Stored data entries
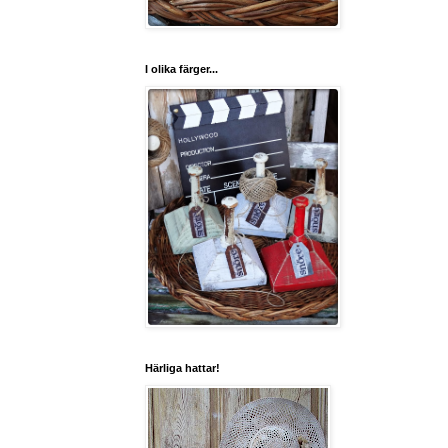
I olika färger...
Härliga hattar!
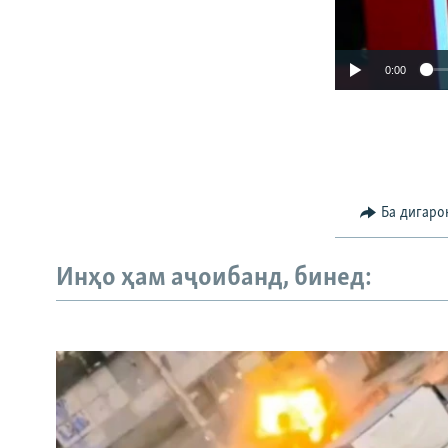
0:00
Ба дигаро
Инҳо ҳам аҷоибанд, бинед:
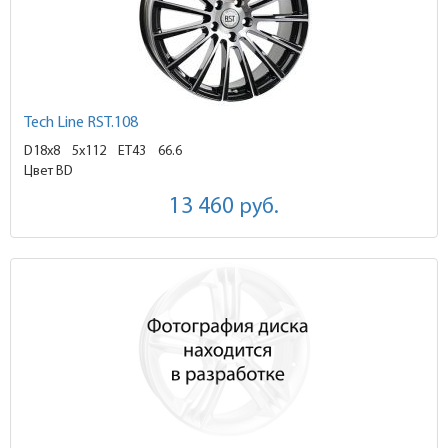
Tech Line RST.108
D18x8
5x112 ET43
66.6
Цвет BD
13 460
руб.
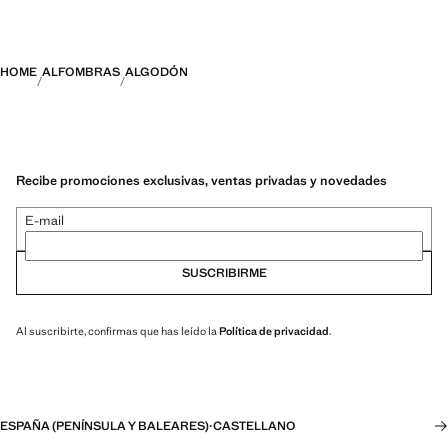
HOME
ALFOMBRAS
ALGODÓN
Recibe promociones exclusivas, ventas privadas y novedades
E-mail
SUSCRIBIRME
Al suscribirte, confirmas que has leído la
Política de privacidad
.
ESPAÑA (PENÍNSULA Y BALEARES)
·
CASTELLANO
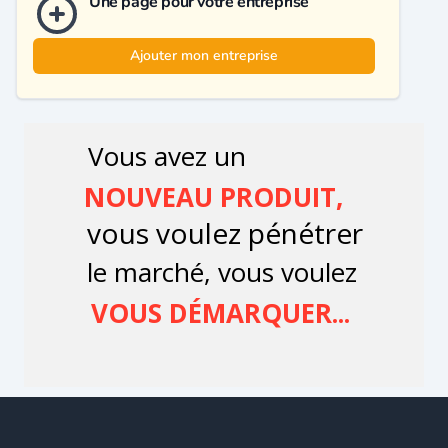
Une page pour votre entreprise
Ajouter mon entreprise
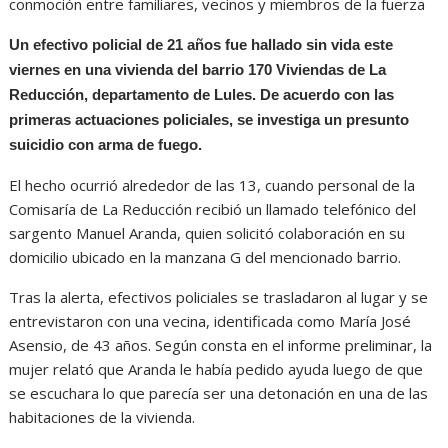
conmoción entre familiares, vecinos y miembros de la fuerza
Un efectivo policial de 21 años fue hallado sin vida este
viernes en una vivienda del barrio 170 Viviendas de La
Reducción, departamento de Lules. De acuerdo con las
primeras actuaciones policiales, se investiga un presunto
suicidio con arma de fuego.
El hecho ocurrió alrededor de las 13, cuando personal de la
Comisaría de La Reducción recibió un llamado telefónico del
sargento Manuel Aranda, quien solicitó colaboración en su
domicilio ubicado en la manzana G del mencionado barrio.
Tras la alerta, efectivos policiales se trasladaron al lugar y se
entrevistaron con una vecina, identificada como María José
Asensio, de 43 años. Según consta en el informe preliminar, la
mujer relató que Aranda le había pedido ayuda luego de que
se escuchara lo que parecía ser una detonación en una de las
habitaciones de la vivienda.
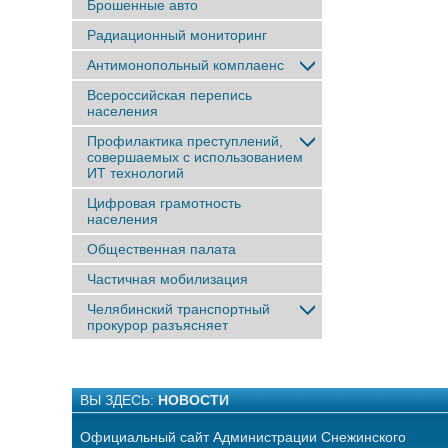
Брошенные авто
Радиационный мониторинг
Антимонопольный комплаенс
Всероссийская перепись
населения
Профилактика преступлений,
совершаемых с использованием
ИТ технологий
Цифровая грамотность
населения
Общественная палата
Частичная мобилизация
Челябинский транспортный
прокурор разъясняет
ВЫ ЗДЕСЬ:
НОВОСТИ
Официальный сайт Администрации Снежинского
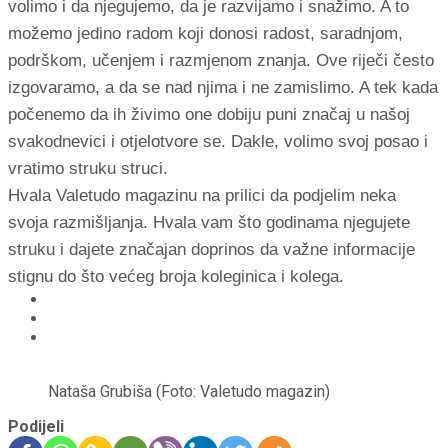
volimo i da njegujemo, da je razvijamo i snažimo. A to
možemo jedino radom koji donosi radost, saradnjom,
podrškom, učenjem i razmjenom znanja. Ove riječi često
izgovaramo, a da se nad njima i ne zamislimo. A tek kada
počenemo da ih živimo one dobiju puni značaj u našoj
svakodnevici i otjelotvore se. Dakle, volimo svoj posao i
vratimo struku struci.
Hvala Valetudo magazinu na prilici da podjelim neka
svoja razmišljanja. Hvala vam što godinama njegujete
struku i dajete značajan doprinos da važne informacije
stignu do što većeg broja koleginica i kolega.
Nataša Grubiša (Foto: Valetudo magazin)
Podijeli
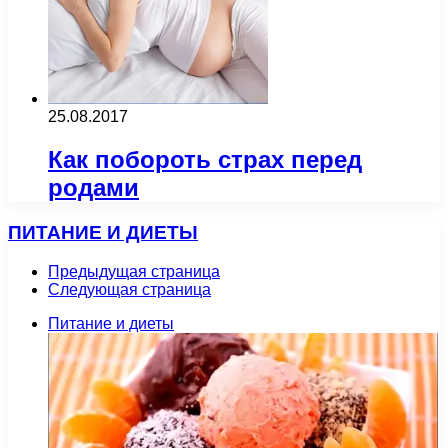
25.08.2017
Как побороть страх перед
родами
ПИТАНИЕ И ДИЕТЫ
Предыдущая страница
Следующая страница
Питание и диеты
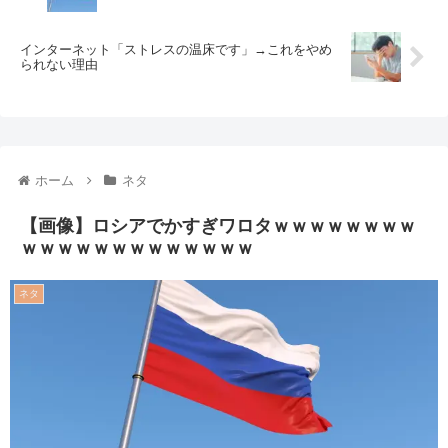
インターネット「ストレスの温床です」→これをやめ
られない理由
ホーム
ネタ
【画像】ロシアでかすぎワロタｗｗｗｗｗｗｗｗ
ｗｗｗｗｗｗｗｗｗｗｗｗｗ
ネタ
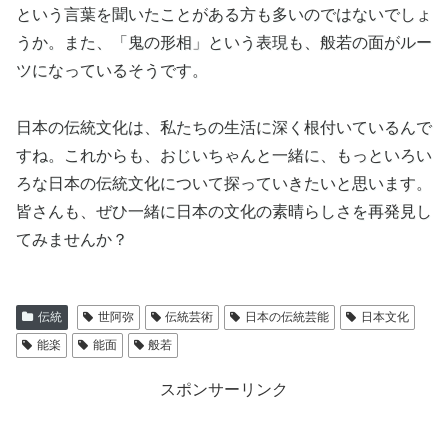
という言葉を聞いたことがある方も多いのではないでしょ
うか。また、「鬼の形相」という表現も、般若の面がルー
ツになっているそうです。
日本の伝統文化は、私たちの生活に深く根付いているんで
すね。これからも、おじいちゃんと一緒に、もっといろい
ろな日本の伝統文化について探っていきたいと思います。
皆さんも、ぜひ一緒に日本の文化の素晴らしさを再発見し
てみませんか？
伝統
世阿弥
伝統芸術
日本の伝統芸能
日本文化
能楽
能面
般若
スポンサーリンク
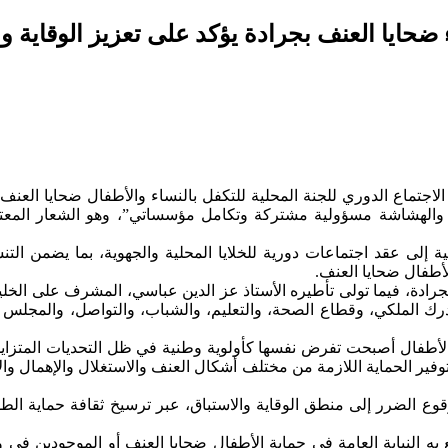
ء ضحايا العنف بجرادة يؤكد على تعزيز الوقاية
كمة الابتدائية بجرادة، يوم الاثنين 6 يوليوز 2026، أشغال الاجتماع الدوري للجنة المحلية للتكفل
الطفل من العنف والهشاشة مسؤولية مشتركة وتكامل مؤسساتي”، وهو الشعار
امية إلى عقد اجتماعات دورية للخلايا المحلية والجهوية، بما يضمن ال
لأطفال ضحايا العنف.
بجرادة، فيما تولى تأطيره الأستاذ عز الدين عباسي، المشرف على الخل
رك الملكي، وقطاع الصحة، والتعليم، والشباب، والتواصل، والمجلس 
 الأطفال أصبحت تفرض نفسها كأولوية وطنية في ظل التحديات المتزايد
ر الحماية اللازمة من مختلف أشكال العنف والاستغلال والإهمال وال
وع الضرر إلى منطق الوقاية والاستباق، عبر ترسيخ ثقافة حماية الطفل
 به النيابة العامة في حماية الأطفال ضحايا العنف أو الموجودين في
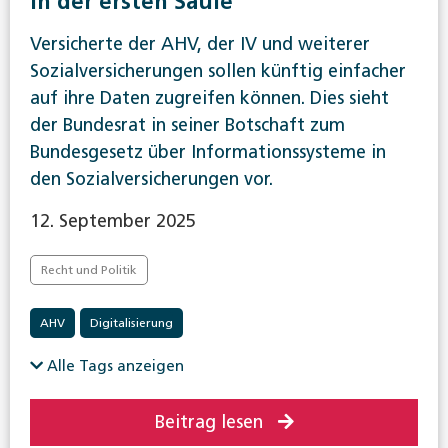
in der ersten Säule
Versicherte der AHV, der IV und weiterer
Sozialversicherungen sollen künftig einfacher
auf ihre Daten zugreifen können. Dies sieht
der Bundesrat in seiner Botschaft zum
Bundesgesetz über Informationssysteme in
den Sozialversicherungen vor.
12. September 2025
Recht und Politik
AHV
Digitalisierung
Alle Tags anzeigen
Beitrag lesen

• Exercise brief
Reproduce all of the entries above word for word, but leave out their pictures.

• Problem solution
I olika färger...
Härliga hattar!
0:00
Ба дигаро
Инҳо ҳам аҷоибанд, бинед:
Tech Line RST.108
D18x8
5x112 ET43
66.6
Цвет BD
13 460
руб.
HOME
ALFOMBRAS
ALGODÓN
Recibe promociones exclusivas, ventas privadas y novedades
E-mail
SUSCRIBIRME
Al suscribirte, confirmas que has leído la
Política de privacidad
.
ESPAÑA (PENÍNSULA Y BALEARES)
·
CASTELLANO
Une page pour votre entreprise
Ajouter mon entreprise
conmoción entre familiares, vecinos y miembros de la fuerza
Un efectivo policial de 21 años fue hallado sin vida este
viernes en una vivienda del barrio 170 Viviendas de La
Reducción, departamento de Lules. De acuerdo con las
primeras actuaciones policiales, se investiga un presunto
suicidio con arma de fuego.
El hecho ocurrió alrededor de las 13, cuando personal de la
Comisaría de La Reducción recibió un llamado telefónico del
sargento Manuel Aranda, quien solicitó colaboración en su
domicilio ubicado en la manzana G del mencionado barrio.
Tras la alerta, efectivos policiales se trasladaron al lugar y se
entrevistaron con una vecina, identificada como María José
Asensio, de 43 años. Según consta en el informe preliminar, la
mujer relató que Aranda le había pedido ayuda luego de que
se escuchara lo que parecía ser una detonación en una de las
habitaciones de la vivienda.
Брошенные авто
Радиационный мониторинг
Антимонопольный комплаенс
Всероссийская перепись
населения
Профилактика преступлений,
совершаемых с использованием
ИТ технологий
Цифровая грамотность
населения
Общественная палата
Частичная мобилизация
Челябинский транспортный
прокурор разъясняет
ВЫ ЗДЕСЬ:
НОВОСТИ
Официальный сайт Администрации Снежинского
volimo i da njegujemo, da je razvijamo i snažimo. A to
možemo jedino radom koji donosi radost, saradnjom,
podrškom, učenjem i razmjenom znanja. Ove riječi često
izgovaramo, a da se nad njima i ne zamislimo. A tek kada
počenemo da ih živimo one dobiju puni značaj u našoj
svakodnevici i otjelotvore se. Dakle, volimo svoj posao i
vratimo struku struci.
Hvala Valetudo magazinu na prilici da podjelim neka
svoja razmišljanja. Hvala vam što godinama njegujete
struku i dajete značajan doprinos da važne informacije
stignu do što većeg broja koleginica i kolega.
Nataša Grubiša (Foto: Valetudo magazin)
Podijeli
25.08.2017
Как побороть страх перед
родами
ПИТАНИЕ И ДИЕТЫ
Предыдущая страница
Следующая страница
Питание и диеты
インターネット「ストレスの温床です」→これをやめ
られない理由
ホーム
ネタ
【画像】ロシアでかすぎワロタｗｗｗｗｗｗｗｗ
ｗｗｗｗｗｗｗｗｗｗｗｗｗ
ネタ
という言葉を聞いたことがある方も多いのではないでしょ
うか。また、「鬼の形相」という表現も、般若の面がルー
ツになっているそうです。
日本の伝統文化は、私たちの生活に深く根付いているんで
すね。これからも、おじいちゃんと一緒に、もっといろい
ろな日本の伝統文化について探っていきたいと思います。
皆さんも、ぜひ一緒に日本の文化の素晴らしさを再発見し
てみませんか？
伝統
世阿弥
伝統芸術
日本の伝統芸能
日本文化
能楽
能面
般若
スポンサーリンク
ء ضحايا العنف بجرادة يؤكد على تعزيز الوقاية
كمة الابتدائية بجرادة، يوم الاثنين 6 يوليوز 2026، أشغال الاجتماع الدوري للجنة المحلية للتكفل
الطفل من العنف والهشاشة مسؤولية مشتركة وتكامل مؤسساتي”، وهو الشعار
امية إلى عقد اجتماعات دورية للخلايا المحلية والجهوية، بما يضمن ال
لأطفال ضحايا العنف.
بجرادة، فيما تولى تأطيره الأستاذ عز الدين عباسي، المشرف على الخل
رك الملكي، وقطاع الصحة، والتعليم، والشباب، والتواصل، والمجلس 
 الأطفال أصبحت تفرض نفسها كأولوية وطنية في ظل التحديات المتزايد
ر الحماية اللازمة من مختلف أشكال العنف والاستغلال والإهمال وال
وع الضرر إلى منطق الوقاية والاستباق، عبر ترسيخ ثقافة حماية الطفل
 به النيابة العامة في حماية الأطفال ضحايا العنف أو الموجودين في
in der ersten Säule
Versicherte der AHV, der IV und weiterer
Sozialversicherungen sollen künftig einfacher
auf ihre Daten zugreifen können. Dies sieht
der Bundesrat in seiner Botschaft zum
Bundesgesetz über Informationssysteme in
den Sozialversicherungen vor.
12. September 2025
Recht und Politik
AHV
Digitalisierung
Alle Tags anzeigen
Beitrag lesen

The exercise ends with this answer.